East Africa will soon be able to monitor how much carbon dioxide or methane is produced by particular activity at any particular point in time thanks to a NASA-aided system that combines observable ground data, real time satellite measurements of carbon dioxide and next-generation microbial soil modelling.
Cornell University researchers will develop the system that combines what they called “bottom-up“ ecological modelling with “top-down“ satellite data, thanks to a three-year, $1 million NASA grant, which began on July 1.
The researchers said last week Kenya, Tanzania, Uganda and Ethiopia have experienced deforestation will be covered by the system.
The system estimate will help in monitoring increase in carbon gained from potential afforestation, as well as how long this accumulation could take. These East African countries have ambitious climate mitigation programmes to sequester carbon in soils. Since the countries don't produce a lot of energy that emits carbon, their mitigation measures rely on putting carbon into ecosystems such as soils.
It is hoped that the rigorous, accurate and low-cost carbon monitoring system will help policymakers verify the effectiveness of their efforts when they seek international climate financing. The data will also inform food-security policies, as more soil carbon provides crop resilience to climate change.
Carbon also helps store more water in soils, making crops more tolerant and resistant to droughts, which increases yields.

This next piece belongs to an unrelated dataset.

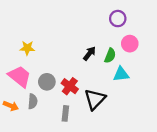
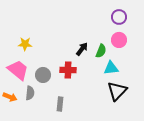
purple circle: (118, 19) -> (119, 17), moved
red cross: (70, 86) -> (68, 70), moved, turned -35
black triangle: (95, 99) -> (117, 91), moved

“There is a really high demand now for using modern technologies to quantify carbon stocks and fluxes on regional and global scales, so that we can reduce the costs and maintain accuracy and rigor,“ said assistant professor of geospatial sciences at the university’s School of Integrative Plant Science Soil and Crop Sciences Section, and principal investigator of the grant, Ying Sun.
“If we're going to invest in storing carbon in soils and vegetation for climate-change mitigation and soil health, we need to be able to monitor the impact and how effective the interventions actually are," added Co-PI and senior research associate Dominic Woolf. "We need to have large scale systems of what's happening below ground," he added.